Jay is the CEO of Blinds.com, a company he founded in 1996. It has since achieved revenues surpassing $50 million and is ranked #192 of all US e-commerce companies. It is also the world’s top retailer for blinds, shades, and other window coverings.
SM: Tell me first about your personal background leading up to this venture.
JS: I was born in New Jersey and moved to Dallas when I was 11. In high school I had several businesses, but the main business was custom t-shirts. I always knew I was going to be in business for myself. I interviewed people when I was in high school whom I considered to be successful businesspeople.
I asked them what I should study in college so that I would be able to best be equipped to run a business some day. Almost all of them said that I needed a financial background and that I should study accounting, because once you have a fundamental understanding of numbers then it is really up to you what business you go into. I followed their advice and got a BA in accounting from the University of Texas.
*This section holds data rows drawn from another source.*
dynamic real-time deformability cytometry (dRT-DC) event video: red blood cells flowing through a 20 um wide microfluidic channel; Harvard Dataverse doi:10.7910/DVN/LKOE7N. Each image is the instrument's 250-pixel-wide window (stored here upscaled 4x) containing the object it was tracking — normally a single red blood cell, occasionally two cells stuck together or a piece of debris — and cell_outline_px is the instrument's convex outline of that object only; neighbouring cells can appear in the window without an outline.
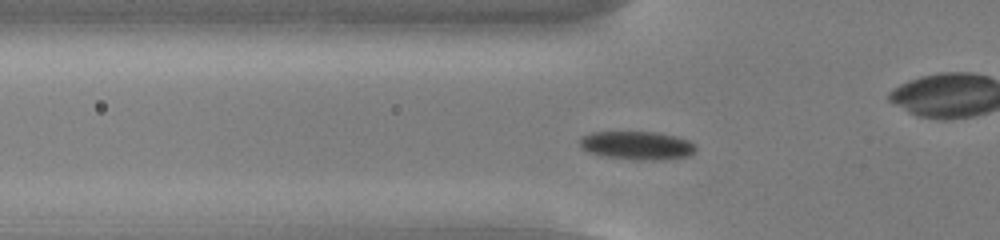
{"species": "common noctule bat (a hibernating species)", "species_latin": "Nyctalus noctula", "temperature_condition": "cold", "stored_images_in_passage": 45, "camera_frame_rate_fps": 3000, "um_per_image_px": 0.085, "animal": {"sex": "male", "body_mass_g": 13.0, "forearm_length_mm": 53.1}, "frame": {"image": 1, "passage_image": 8, "time_ms": 2.333, "image_size_px": [1000, 240], "cell_outline_px": [[696, 152], [688, 156], [664, 160], [636, 160], [600, 156], [588, 152], [580, 144], [580, 136], [592, 132], [656, 132], [676, 136], [688, 140], [696, 144]], "centroid_in_image_um": [54.17, 12.37], "position_along_channel_um": 71.6, "area_um2": 19.48}}
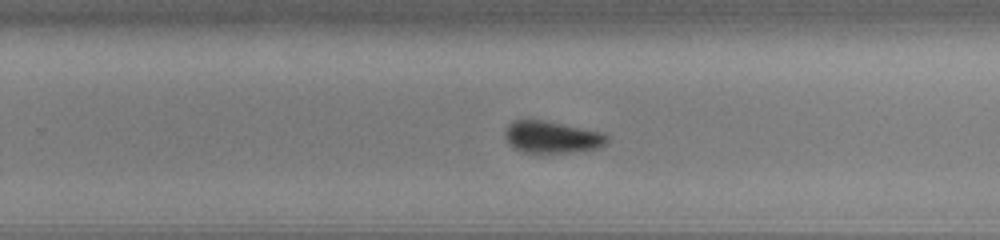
{"frame": {"image": 2, "passage_image": 25, "time_ms": 8.0, "image_size_px": [1000, 240], "cell_outline_px": [[608, 144], [600, 148], [568, 152], [524, 152], [508, 144], [504, 136], [504, 132], [508, 124], [512, 120], [544, 120], [604, 132], [608, 136]], "centroid_in_image_um": [46.93, 11.64], "position_along_channel_um": 282.9, "area_um2": 19.13}}
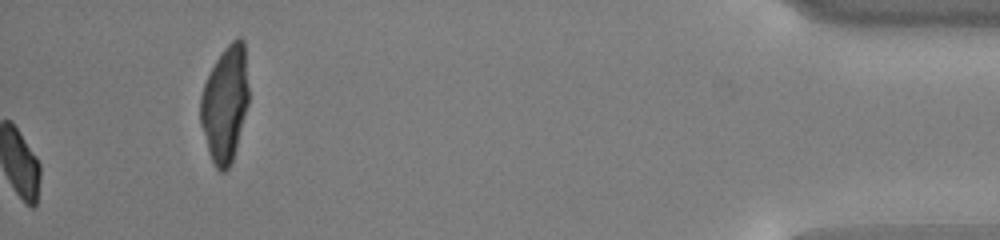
{"frame": {"image": 3, "passage_image": 45, "time_ms": 14.667, "image_size_px": [1000, 240], "cell_outline_px": [[248, 104], [236, 148], [232, 160], [228, 168], [224, 172], [220, 172], [216, 168], [208, 152], [200, 124], [200, 96], [204, 84], [216, 60], [224, 48], [236, 36], [240, 36], [244, 40], [248, 88]], "centroid_in_image_um": [19.12, 8.82], "position_along_channel_um": 416.1, "area_um2": 32.54}, "authors_computed_cell_mechanics": {"area_um2": 19.0162, "velocity_mm_per_s": 3.7431, "shape_relaxation_time_tau1_ms": 2.2959, "shape_relaxation_time_tau2_ms": null, "deformation_change_tau1": 0.0785, "deformation_change_tau2": null}}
At the time it was the Big 8, and I worked for KPMG.
SM: What year was this?
JS: I graduated from college in 1976. I worked for KPMG for three years. I knew then that accounting was not something I was interested in. I did not want to count other people’s money or doing those CYA tasks. I did not like providing reports which gave as much information as was needed to minimize and eliminate liability. That was not creative or something that was inspiring.
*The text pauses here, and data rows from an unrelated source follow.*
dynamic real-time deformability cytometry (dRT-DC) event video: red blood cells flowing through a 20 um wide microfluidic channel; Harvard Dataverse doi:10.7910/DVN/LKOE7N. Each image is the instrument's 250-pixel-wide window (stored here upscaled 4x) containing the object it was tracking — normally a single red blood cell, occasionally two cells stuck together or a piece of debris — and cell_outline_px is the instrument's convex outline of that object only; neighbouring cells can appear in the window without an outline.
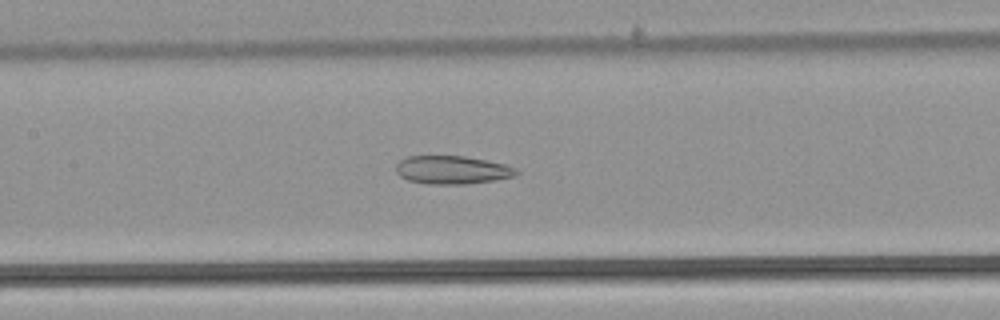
{"species": "common noctule bat (a hibernating species)", "species_latin": "Nyctalus noctula", "temperature_condition": "warm", "stored_images_in_passage": 46, "camera_frame_rate_fps": 3000, "um_per_image_px": 0.085, "animal": {"sex": "male", "body_mass_g": 21.5, "forearm_length_mm": 52.0}, "frame": {"image": 1, "passage_image": 25, "time_ms": 8.0, "image_size_px": [1000, 320], "cell_outline_px": [[520, 172], [516, 176], [496, 180], [464, 184], [428, 184], [408, 180], [400, 176], [396, 172], [396, 164], [400, 160], [408, 156], [464, 156], [508, 164], [516, 168]], "centroid_in_image_um": [38.47, 14.44], "position_along_channel_um": 168.9, "area_um2": 20.0}}
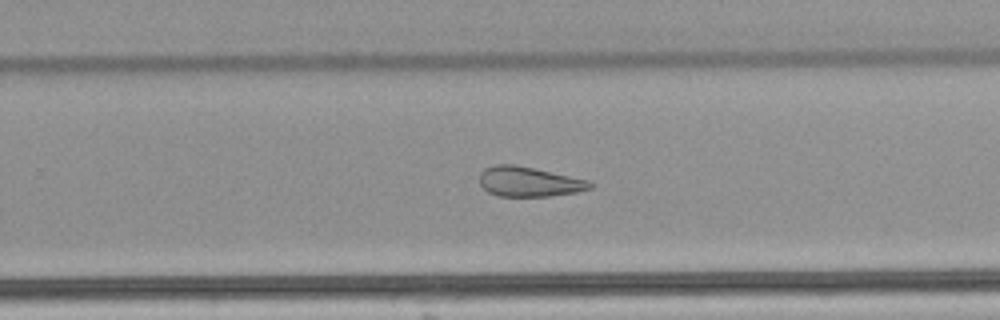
{"frame": {"image": 2, "passage_image": 34, "time_ms": 11.0, "image_size_px": [1000, 320], "cell_outline_px": [[596, 184], [592, 188], [576, 192], [548, 196], [500, 196], [488, 192], [480, 184], [480, 172], [484, 168], [496, 164], [516, 164], [592, 180]], "centroid_in_image_um": [45.02, 15.43], "position_along_channel_um": 284.8, "area_um2": 19.54}}
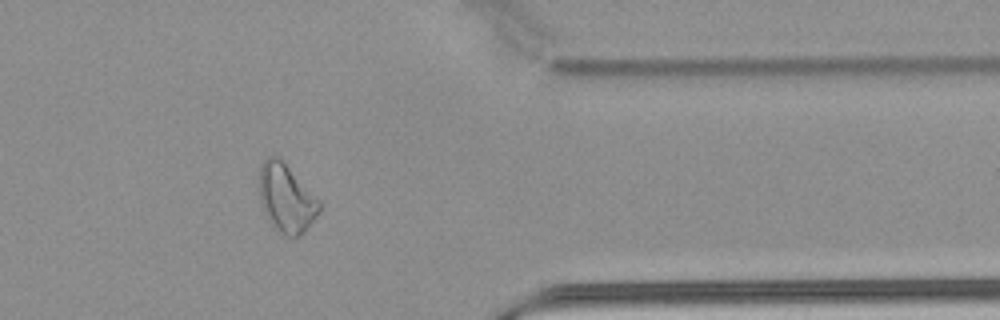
{"frame": {"image": 3, "passage_image": 43, "time_ms": 14.0, "image_size_px": [1000, 320], "cell_outline_px": [[324, 204], [320, 212], [304, 232], [300, 236], [284, 236], [276, 232], [268, 220], [264, 212], [260, 200], [260, 164], [268, 156], [276, 156]], "centroid_in_image_um": [24.35, 16.91], "position_along_channel_um": 387.1, "area_um2": 23.81}}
After that I had the opportunity to move to Houston, which is where I live now. I worked for the national franchise Mieneke Discount Mufflers. I was VP of finance and worked there for seven years. When I started I was working with Sam Mieneke. I remember getting in at 5:30 or 6:00 a.m. and being mentored. That is where I learned a lot about the fundamentals of business. At the time when I started there were only 35 franchises. When I left there were 900, and it was nationally owned.
SM: Where you only involved in finance, or did you get a broader perspective of the business?
JS: I got a much broader perspective. I actually worked on a targeted marketing program, which I developed. We would find holes where franchises were being developed. I would research and determine where we wanted to establish franchises to cover those holes. They were typically in smaller markets such as Savannah [Georgia]. I would advertise and seek managers who could eventually buy into the business and become franchisees. That worked well.
I was also involved in the selling process. Once a franchise was sold, we had a final filtering process in which we would review the contract with them to ensure that no misrepresentations were being made to that franchisee. If a franchise fails, the first thing the owner does is sue for fraud or misrepresentation. We tapped those meetings to ensure that there was no misrepresentation as to how the contract was sold. We wanted to have accountability.
SM: How were you tackling your original aspiration of owning your own business at that point of your career? Were you waiting and planning? How was that gestating?
JS: The business was growing, and I was involved in all aspects of it. At the time that satisfied my need, because I was learning so much. I was learning much more about businesses than auditing companies. It was inspiring for me and it was exciting. I loved seeing the growth. I loved seeing the ability to establish a formula of success, which is what a franchise is.